The same is true of your other thread where you're having a stroke over a driver's simple brain-fart which caused no inconvenience or danger to you. Both threads are nothing-burgers.

The only explanation I can think of is you are trying to generate clicks on your YouTube channel.

If you are _actually_ this concerned about the driving shown in the two videos you have posted here, you are going to have a very difficult time with rideshare driving!


----------



## Wraiththe (Nov 26, 2017)

All this crap for 15 seconds of inconvenience. So the guy on the bike was a bit inconsiderate for not moving over. So he did not use hand signals. Share the road. Move on. Jeeze. Now had it been a 1 mile + stretch, that is another story.


----------



## ECOMCON (Dec 30, 2018)

Wraiththe said:


> All this crap for 15 seconds of inconvenience. So the guy on the bike was a bit inconsiderate for not moving over. So he did not use hand signals. Share the road. Move on. Jeeze. Now had it been a 1 mile + stretch, that is another story.


Wraiththe, Stop with the
Logic
And reasonable mature attitude

this is UP.net! Damn It,
Where the inmates Run the Asylum​


----------



## MacAngus (Feb 22, 2018)

JimKE said:


> ^^^^^^^^^^^^^^^^^^THIS^^^^^^^^^^^^^^^^^


You should read the latter part of #3 above where it talks about *"sub-standard width lanes" *being an _*exception*_ to the general practice of moving to the right. The very short stretch of road you were on is clearly too narrow for a car to pass that bicycle safely[/QUOTE]

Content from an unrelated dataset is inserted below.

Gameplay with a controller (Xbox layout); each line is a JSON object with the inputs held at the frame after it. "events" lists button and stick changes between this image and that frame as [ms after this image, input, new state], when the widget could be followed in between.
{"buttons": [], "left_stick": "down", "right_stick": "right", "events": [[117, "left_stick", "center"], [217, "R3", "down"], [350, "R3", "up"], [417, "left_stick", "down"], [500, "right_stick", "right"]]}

You should read the entirety of 3 which starts with *"when reasonably necessary to avoid any condition or potential conflict"* And the definition of what constitutes a sub-standard width lane: *"For the purposes of this subsection, a "substandard-width lane" is a lane that is too narrow for a bicycle and another vehicle to travel safely side by side within the lane."* Being the person who was actually there, there was plenty of space for the cyclist keep to the right.


----------



## merryon2nd (Aug 31, 2016)

All in all, if a cyclist wants to die, they should just get drunk and try that crap DTS where I see a cyclist a day taken to Cape Regional because they thought "this street is ALL MINE MINE I TELL YOU" and cut off the wrong driver.

The cyclist was being stupid, and THEN, when someone got his attention to correct it, he then proceeded to antagonize someone sitting in a few tons of movable metal. Which adds to the 'how did this guy live to after puberty' factor.

There was plenty of space in that one lane road for both of them as per law, and the bike would not yield. Which puts him in the wrong. Not to mention if he WAS a cop, he should have wrote himself a ticket for impeding traffic when there was an alternative.


----------



## MacAngus (Feb 22, 2018)

BTW, I could care less about youtube views. My channel is small and only a few friends participate. I'm not the one always reviving this thread. And I'm free to post my stories here just as much as anyone else. Notice I do not denigrate or slander anyone else or call 'em names or attribute ulterior motives to them. With that I shall stop responding to ignorance.


----------



## JimKE (Oct 28, 2016)

Saturday night I saw one of those priceless moments where two morons find each other.

We have a lot of construction on our major E-W expressway in Miami and traffic was backed up. As often happens, a crotch-rocket dumbass moved to the breakdown lane and started passing dozens of cars. As luck would have it, he chose to pull that stunt where a multi-lane on-ramp joins the expressway from the airport.

A testesterone-laden motorist in a Mustang could not bear to wait another 10 seconds, so he decided to cross through the "safety zone" between the two roadways to get around cars in front of him...at precisely the moment Moron #1 was passing through in the breakdown lane.

He hit the motorcyclist, the bike careened into the other roadway, threw the rider, and then bounced straight up in the air, landing on it's side. Fortunately the traffic in those lanes was crawling and the other motorists had time to stop before they ran over the bike rider. Unfortunately, I was done for the night and on my way home, so my dashcam was off. 

To my surprise, the bike rider jumped up and appeared to be okay. There was an Florida Highway Patrol trooper just ahead of the two morons and he either heard the crash or saw it in his rear view mirror. He quickly flipped on his lights and blocked oncoming traffic.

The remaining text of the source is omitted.